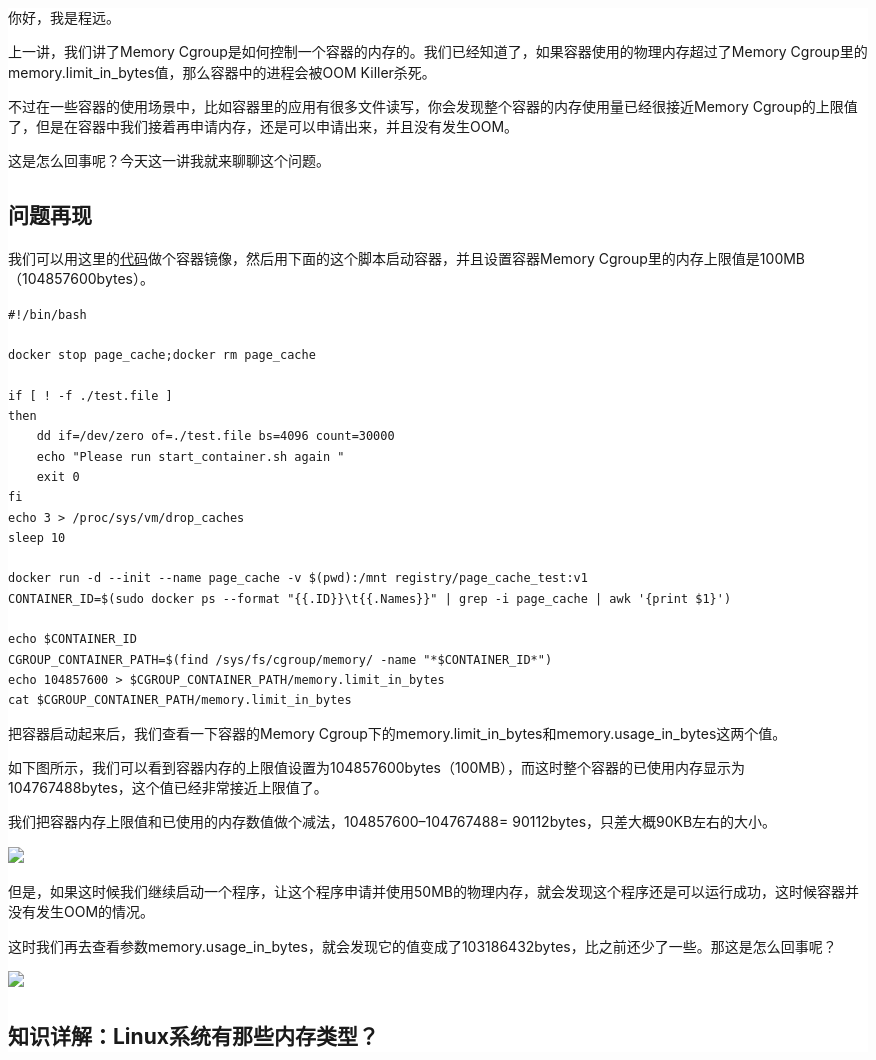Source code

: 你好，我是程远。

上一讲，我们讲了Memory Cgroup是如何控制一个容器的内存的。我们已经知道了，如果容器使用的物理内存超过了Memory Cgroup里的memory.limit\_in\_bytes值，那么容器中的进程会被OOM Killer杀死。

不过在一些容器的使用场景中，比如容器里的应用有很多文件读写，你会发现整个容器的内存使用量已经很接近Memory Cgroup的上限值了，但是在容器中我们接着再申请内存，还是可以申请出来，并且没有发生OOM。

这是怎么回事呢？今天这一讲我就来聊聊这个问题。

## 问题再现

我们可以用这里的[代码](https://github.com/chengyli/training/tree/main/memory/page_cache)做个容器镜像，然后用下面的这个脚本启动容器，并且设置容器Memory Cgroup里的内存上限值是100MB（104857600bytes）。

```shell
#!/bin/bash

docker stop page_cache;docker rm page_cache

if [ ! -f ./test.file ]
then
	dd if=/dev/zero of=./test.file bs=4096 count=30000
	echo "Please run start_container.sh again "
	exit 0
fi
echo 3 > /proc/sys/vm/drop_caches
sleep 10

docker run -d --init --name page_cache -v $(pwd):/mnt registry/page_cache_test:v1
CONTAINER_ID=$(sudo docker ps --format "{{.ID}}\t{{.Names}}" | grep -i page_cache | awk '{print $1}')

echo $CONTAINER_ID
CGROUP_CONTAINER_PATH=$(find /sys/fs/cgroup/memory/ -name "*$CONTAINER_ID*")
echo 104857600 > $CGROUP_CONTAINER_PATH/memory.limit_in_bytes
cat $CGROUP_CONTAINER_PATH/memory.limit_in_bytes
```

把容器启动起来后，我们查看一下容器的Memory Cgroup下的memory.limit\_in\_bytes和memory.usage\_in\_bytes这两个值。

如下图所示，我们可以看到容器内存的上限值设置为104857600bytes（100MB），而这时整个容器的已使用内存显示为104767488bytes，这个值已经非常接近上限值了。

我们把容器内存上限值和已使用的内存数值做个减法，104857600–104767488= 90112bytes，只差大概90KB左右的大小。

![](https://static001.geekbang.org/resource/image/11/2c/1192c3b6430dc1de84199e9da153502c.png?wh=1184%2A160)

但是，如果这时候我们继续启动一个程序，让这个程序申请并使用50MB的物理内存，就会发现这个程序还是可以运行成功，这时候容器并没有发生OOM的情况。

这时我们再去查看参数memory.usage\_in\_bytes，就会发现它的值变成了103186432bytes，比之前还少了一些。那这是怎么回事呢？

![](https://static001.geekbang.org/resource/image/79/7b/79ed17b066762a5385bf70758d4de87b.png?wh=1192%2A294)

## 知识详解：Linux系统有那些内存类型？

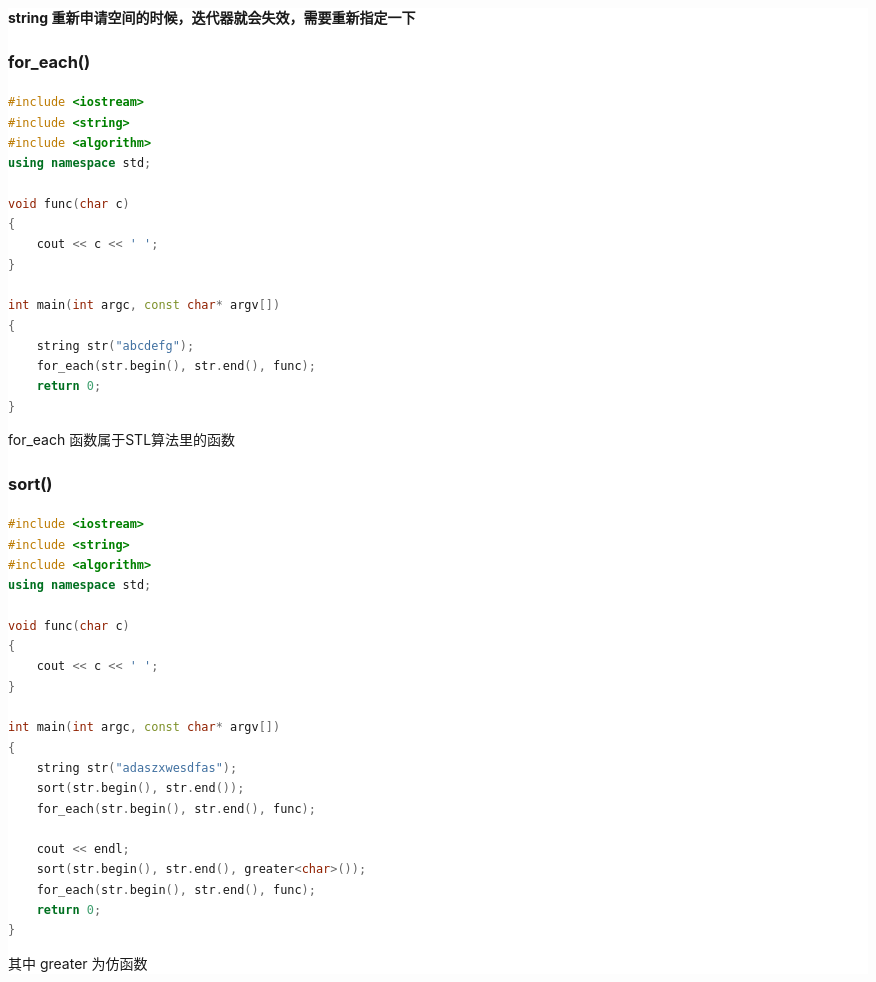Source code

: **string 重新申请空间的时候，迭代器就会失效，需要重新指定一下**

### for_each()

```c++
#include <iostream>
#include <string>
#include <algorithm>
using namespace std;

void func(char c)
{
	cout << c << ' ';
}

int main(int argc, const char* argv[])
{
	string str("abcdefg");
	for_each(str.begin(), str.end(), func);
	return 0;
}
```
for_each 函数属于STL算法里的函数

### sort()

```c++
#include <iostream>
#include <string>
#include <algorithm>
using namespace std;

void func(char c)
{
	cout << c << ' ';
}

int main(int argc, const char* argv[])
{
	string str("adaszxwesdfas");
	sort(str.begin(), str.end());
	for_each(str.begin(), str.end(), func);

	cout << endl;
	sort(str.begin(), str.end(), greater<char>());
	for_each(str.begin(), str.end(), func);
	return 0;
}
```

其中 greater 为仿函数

+===+

* _What to do_: Where the material contains a line with "string", return that line.

* _Final answer_:
: **string 重新申请空间的时候，迭代器就会失效，需要重新指定一下**
#include <string>
	string str("abcdefg");
#include <string>
	string str("adaszxwesdfas");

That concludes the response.